▶ _Source document_:
+++++
Also, the "site search supplemental problem" for me is fixed. I only have one page showing up as supplemental when doing a site:www.mydomain.com search, and it is at the bottom of the list now where it should be (for the past 7 weeks, that supplemental page was showing up at the top, above my home page).
Something got fixed/tweaked/changed/removed yesterday...
I have seen some strange thisngs when I try to used advanced search features. If I try to get 100 page listing ... it only gives me 30 and then when I do re-enter the 100 request it halves the number of accessible pages ... but either way, it's nice to see my pages back again, in the right order :-)
You mentioned these searchs in another thread, could you expound on exactly what each search will show us or what we should expect to see?
site:domain.com
site:domain.com inurl:www
site:domain.com -inurl:www
site:www.domain.com
site:www.domain.com inurl:www
site:www.domain.com -inurl:www
I am trying to explain these searchs to a friend and not able to make myself very clear as to what each one should show and thought maybe I could get a clearer explanation from one of the resident experts such as yourself.
I don't know, did anyone else think that sounded like gibberish? I'm tired and haven't had enough coffee yet.
+++++
▶ _Study material_:
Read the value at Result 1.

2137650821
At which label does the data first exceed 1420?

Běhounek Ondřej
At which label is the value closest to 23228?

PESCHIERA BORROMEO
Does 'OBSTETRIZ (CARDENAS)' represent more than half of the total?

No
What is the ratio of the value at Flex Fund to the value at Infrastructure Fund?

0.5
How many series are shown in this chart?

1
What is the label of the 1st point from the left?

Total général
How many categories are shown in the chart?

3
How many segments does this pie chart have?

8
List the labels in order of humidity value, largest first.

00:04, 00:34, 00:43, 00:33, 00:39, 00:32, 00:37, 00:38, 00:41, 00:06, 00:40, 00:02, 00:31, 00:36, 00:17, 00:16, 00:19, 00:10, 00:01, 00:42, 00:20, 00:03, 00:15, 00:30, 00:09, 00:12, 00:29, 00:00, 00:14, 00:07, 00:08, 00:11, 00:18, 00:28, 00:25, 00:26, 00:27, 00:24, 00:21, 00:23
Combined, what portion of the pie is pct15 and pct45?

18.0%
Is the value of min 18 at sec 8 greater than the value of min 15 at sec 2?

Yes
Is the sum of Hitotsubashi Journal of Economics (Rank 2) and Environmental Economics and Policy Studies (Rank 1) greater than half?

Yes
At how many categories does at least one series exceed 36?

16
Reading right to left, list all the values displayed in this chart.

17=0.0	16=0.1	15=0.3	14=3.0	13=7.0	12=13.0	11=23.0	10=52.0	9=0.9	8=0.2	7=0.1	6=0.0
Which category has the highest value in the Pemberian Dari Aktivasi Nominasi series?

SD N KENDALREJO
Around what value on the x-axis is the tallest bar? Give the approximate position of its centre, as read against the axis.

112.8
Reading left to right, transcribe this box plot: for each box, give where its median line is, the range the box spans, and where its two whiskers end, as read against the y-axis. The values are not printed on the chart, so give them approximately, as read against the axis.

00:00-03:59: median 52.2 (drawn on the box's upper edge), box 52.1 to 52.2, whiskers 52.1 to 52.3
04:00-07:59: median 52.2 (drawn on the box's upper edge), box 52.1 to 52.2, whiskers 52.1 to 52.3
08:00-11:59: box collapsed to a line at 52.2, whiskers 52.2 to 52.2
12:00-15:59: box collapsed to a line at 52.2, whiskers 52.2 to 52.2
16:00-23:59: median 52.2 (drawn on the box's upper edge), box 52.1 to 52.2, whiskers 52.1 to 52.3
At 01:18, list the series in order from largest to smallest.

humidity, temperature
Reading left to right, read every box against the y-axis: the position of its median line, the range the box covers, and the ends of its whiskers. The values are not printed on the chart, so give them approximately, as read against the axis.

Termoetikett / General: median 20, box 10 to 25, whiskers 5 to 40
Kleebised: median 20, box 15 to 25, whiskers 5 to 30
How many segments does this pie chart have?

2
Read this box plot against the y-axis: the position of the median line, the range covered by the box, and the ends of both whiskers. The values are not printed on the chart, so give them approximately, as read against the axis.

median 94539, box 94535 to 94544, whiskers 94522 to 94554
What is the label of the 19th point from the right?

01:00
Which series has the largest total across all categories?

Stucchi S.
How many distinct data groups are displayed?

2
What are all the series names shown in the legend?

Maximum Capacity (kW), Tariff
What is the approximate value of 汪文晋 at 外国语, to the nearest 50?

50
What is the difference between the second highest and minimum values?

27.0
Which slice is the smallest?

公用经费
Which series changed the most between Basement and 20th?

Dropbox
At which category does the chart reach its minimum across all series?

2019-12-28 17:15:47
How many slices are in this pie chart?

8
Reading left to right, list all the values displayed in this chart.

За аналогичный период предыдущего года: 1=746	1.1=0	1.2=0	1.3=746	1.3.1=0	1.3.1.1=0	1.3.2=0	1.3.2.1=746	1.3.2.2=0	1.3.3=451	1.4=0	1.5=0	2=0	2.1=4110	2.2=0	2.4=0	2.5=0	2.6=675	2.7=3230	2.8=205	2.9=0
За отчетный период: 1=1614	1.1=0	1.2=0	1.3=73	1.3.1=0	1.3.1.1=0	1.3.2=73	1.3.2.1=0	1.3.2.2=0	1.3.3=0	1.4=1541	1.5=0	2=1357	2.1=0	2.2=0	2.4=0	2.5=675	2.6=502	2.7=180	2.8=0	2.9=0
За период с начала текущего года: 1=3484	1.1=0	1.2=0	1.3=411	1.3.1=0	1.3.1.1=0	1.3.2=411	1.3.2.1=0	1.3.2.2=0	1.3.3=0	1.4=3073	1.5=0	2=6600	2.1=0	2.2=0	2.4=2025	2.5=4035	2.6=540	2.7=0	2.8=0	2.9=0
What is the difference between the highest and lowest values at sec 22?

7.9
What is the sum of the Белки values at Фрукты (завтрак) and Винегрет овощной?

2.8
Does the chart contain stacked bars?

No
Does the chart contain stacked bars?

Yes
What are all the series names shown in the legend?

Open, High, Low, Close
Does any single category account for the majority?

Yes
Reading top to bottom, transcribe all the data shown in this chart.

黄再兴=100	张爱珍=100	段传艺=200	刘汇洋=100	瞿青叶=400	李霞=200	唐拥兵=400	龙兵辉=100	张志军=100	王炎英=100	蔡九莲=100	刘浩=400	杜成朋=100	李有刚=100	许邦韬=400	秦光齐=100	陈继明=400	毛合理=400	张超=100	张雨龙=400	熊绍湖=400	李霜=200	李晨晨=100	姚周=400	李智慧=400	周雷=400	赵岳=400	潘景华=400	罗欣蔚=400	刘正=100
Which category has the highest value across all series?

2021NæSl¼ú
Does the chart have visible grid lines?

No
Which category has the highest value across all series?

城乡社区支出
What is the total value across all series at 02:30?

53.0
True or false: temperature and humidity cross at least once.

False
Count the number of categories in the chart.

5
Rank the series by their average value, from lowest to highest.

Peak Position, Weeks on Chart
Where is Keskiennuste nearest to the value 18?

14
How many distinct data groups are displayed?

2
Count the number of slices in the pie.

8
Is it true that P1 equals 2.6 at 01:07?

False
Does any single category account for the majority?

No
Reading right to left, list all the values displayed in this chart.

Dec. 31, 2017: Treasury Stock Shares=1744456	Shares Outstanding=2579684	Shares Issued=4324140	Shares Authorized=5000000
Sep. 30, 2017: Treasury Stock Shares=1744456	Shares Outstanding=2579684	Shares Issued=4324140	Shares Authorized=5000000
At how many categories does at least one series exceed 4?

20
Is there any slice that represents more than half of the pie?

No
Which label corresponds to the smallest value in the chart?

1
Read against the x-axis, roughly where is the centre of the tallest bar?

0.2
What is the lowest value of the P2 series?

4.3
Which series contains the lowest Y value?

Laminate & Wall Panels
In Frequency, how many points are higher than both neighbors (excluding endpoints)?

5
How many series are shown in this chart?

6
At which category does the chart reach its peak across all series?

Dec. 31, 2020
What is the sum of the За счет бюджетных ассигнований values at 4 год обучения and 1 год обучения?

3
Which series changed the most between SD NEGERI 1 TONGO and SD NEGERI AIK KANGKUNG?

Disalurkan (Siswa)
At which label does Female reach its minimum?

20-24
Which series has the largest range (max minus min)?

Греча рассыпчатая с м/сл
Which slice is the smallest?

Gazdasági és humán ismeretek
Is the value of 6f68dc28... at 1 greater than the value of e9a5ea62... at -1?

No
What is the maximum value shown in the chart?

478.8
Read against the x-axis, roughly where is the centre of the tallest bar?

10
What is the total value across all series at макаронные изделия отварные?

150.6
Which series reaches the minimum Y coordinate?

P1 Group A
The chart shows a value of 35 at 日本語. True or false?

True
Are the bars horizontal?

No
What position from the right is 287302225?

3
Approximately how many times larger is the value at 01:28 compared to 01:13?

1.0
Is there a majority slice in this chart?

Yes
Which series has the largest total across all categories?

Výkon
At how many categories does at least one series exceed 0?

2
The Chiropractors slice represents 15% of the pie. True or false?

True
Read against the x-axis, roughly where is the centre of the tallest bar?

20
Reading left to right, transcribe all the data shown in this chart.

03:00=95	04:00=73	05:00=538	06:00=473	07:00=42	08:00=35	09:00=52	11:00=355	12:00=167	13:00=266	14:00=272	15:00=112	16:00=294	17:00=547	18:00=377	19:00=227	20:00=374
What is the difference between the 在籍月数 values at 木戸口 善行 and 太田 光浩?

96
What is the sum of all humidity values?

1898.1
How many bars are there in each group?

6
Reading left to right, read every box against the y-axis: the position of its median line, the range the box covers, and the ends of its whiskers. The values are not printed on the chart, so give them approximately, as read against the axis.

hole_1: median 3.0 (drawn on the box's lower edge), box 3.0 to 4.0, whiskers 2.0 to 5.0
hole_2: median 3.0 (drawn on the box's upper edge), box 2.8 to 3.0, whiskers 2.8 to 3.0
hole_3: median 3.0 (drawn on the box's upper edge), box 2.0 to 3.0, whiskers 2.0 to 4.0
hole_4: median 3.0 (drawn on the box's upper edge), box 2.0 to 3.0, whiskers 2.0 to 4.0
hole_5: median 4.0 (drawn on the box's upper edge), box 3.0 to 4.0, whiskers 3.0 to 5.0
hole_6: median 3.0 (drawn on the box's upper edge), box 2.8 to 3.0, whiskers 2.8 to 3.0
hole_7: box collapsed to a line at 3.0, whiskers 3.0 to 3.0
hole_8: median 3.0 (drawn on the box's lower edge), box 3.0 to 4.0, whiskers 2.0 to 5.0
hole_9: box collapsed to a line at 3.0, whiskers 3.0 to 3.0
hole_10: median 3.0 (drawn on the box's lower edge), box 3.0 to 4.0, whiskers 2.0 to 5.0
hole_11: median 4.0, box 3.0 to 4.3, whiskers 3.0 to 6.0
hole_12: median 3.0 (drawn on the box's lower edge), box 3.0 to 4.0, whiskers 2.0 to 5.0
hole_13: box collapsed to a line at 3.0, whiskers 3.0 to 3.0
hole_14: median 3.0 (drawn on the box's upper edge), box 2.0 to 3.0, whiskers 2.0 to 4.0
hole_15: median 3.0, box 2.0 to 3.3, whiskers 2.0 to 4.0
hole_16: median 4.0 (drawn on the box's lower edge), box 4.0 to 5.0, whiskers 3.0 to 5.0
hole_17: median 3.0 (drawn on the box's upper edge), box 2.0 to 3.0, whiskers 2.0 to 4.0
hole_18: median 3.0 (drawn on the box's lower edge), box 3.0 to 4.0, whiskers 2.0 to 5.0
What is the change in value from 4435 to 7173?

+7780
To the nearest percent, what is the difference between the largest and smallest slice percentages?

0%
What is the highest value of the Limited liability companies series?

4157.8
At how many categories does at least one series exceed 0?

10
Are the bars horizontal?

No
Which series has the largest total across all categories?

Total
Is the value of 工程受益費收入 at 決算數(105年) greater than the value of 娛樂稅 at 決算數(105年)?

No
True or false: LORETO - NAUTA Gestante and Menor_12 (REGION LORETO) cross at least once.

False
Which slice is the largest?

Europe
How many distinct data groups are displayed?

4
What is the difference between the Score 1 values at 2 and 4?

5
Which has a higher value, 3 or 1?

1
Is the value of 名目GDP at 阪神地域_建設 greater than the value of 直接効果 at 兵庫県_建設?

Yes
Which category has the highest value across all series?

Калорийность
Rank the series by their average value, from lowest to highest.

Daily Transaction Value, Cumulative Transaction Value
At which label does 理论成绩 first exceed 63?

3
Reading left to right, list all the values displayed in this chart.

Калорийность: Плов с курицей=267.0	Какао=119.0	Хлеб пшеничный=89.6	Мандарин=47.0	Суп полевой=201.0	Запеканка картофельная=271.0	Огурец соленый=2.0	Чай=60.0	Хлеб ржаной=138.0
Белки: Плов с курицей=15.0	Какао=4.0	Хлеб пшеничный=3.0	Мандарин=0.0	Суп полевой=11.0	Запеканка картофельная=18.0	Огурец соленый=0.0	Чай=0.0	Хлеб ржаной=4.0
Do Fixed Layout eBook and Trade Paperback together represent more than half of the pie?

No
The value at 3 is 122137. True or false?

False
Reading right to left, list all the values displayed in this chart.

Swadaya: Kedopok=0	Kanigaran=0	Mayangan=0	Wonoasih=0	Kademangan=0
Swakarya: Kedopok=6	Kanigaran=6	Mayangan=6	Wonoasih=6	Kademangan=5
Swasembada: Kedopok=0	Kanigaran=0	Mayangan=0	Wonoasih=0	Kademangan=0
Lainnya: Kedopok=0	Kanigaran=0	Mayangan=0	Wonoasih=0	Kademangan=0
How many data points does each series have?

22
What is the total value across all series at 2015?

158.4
+++++
▶ _Exercise set_:
#1 Update the forum post about site searches, starting with "You mentioned these" and going on through "enough coffee yet.", with "friend" changed to "coworker".
#2 Answer these questions from the forum post about site searches.
(a) For how many weeks was the supplemental page showing up at the top?
(b) How many listings came back when a 100 page listing was requested?
(c) What does the writer say they haven't had enough of yet?

▶ _Exercise solutions_:
#1
You mentioned these searchs in another thread, could you expound on exactly what each search will show us or what we should expect to see?
site:domain.com
site:domain.com inurl:www
site:domain.com -inurl:www
site:www.domain.com
site:www.domain.com inurl:www
site:www.domain.com -inurl:www
I am trying to explain these searchs to a coworker and not able to make myself very clear as to what each one should show and thought maybe I could get a clearer explanation from one of the resident experts such as yourself.
I don't know, did anyone else think that sounded like gibberish? I'm tired and haven't had enough coffee yet.

#2
(a) 7 weeks
(b) 30
(c) Coffee